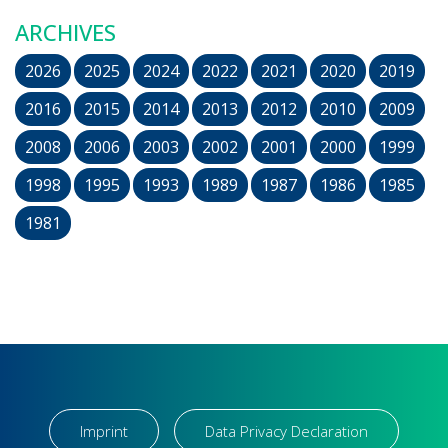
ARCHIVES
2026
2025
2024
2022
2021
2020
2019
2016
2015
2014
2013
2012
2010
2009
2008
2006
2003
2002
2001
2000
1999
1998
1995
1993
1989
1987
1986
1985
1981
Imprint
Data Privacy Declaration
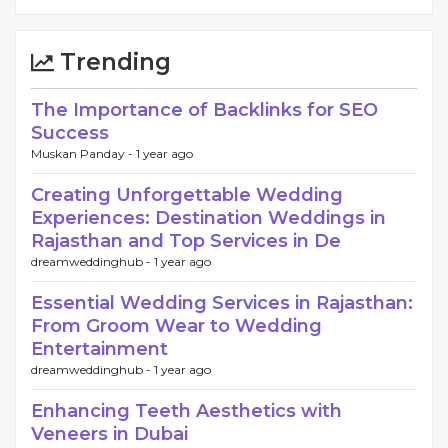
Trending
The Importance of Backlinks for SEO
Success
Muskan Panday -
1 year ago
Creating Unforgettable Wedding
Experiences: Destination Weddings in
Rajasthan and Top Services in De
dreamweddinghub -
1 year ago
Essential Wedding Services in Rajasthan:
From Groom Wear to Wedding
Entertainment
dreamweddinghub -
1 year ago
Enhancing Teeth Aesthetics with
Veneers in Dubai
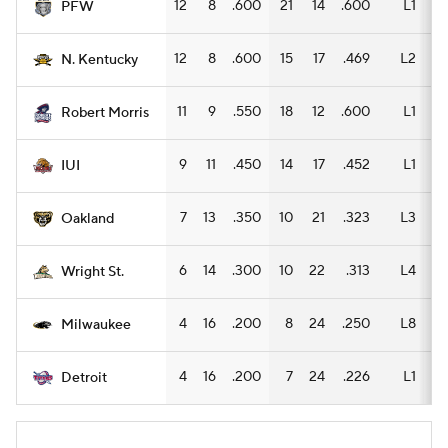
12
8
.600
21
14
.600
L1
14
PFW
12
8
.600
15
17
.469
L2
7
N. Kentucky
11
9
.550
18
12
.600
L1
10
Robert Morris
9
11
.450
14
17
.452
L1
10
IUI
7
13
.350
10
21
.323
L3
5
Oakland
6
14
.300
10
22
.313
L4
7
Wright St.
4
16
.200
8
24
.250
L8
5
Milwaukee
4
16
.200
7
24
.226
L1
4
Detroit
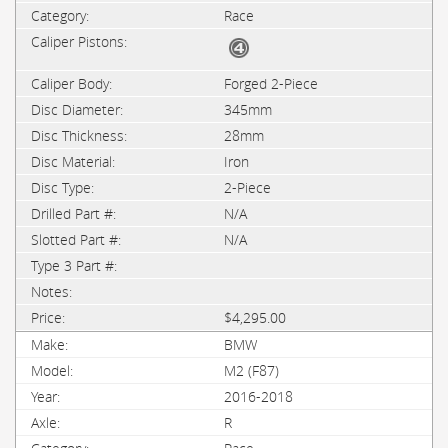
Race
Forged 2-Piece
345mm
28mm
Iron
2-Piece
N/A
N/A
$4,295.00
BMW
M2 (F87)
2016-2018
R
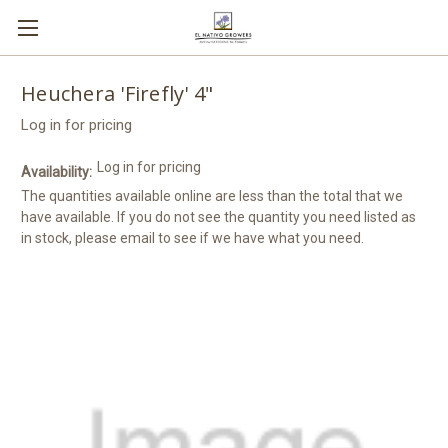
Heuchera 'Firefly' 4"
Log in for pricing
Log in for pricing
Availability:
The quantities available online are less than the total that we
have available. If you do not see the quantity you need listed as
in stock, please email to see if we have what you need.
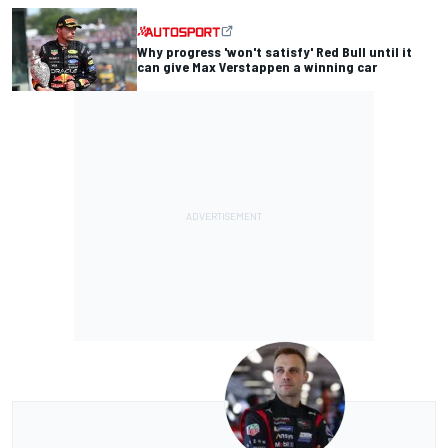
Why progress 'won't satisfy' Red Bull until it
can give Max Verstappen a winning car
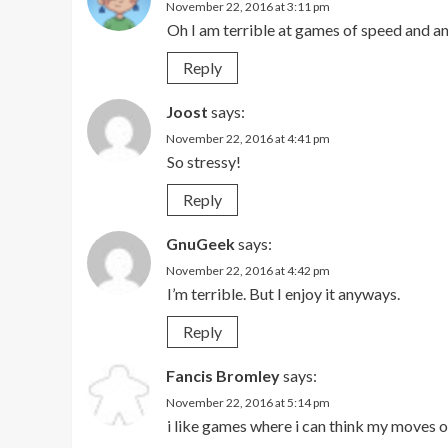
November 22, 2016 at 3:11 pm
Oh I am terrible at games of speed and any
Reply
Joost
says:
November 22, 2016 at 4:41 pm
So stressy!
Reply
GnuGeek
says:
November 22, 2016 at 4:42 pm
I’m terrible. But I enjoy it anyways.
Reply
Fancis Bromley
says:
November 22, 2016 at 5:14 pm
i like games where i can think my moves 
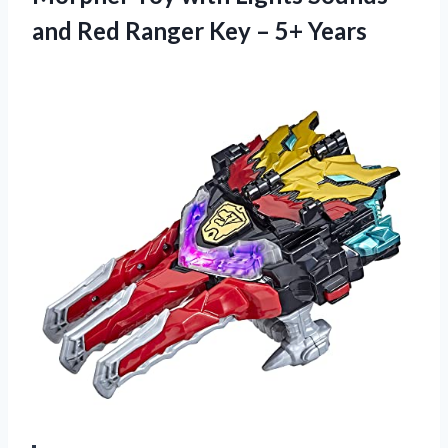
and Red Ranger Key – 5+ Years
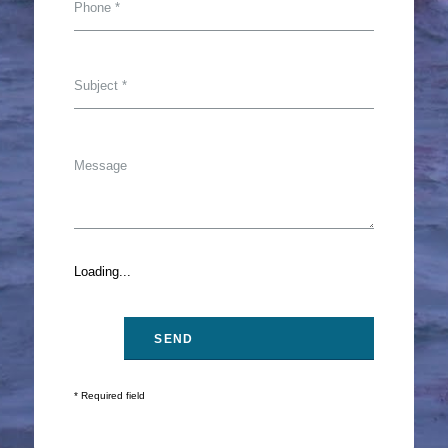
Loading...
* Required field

━━━━━━━━━━━━━━━━━━━━━━━━━━━━━━

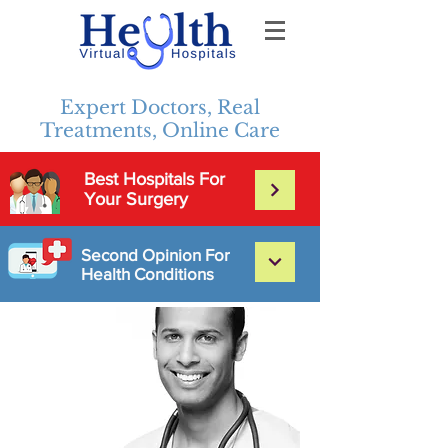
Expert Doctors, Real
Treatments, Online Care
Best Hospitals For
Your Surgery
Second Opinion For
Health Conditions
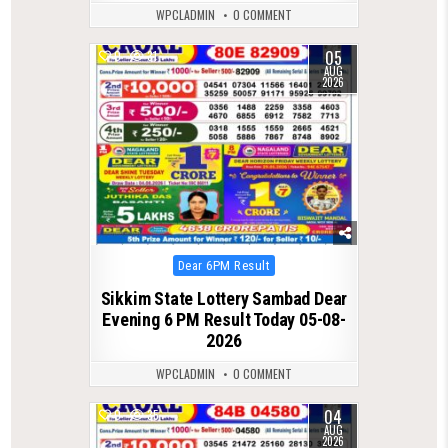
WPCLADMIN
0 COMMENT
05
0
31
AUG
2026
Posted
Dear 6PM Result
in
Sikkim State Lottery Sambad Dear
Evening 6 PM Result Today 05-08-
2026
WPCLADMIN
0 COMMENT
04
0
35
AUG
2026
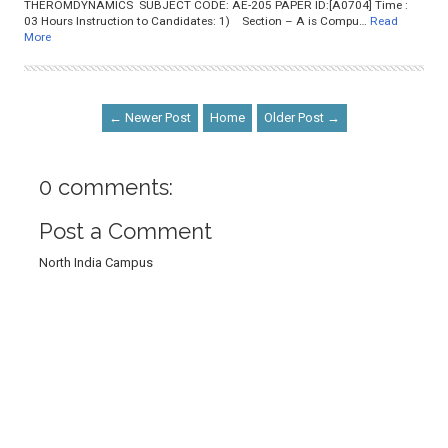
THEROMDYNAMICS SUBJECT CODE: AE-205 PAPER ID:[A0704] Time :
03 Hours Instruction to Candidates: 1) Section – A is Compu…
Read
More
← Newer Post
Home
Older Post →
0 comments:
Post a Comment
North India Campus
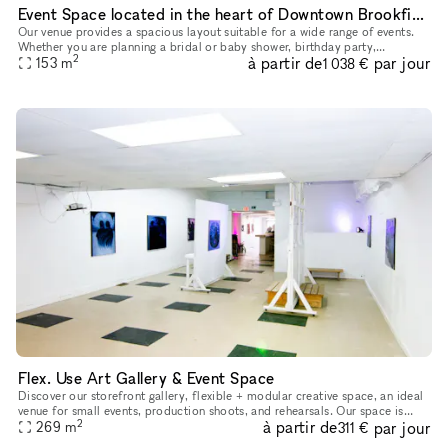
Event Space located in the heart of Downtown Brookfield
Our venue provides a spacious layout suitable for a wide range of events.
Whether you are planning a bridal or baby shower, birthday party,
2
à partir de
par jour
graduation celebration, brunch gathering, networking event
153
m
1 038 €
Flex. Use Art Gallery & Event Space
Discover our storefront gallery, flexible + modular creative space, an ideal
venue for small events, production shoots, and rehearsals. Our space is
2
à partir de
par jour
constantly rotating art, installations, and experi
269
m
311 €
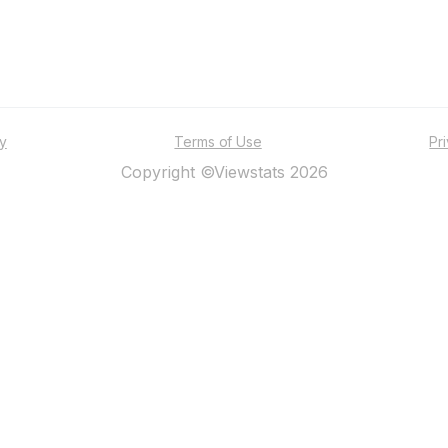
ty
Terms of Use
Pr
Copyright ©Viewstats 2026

━━━━━━━━━━━━━━━━━━━━━━━━━━━━━━

> **What you are asked to do**: For the data above, state how many of its lines contain the word "available", giving no other text.

> **Exercise response**: 2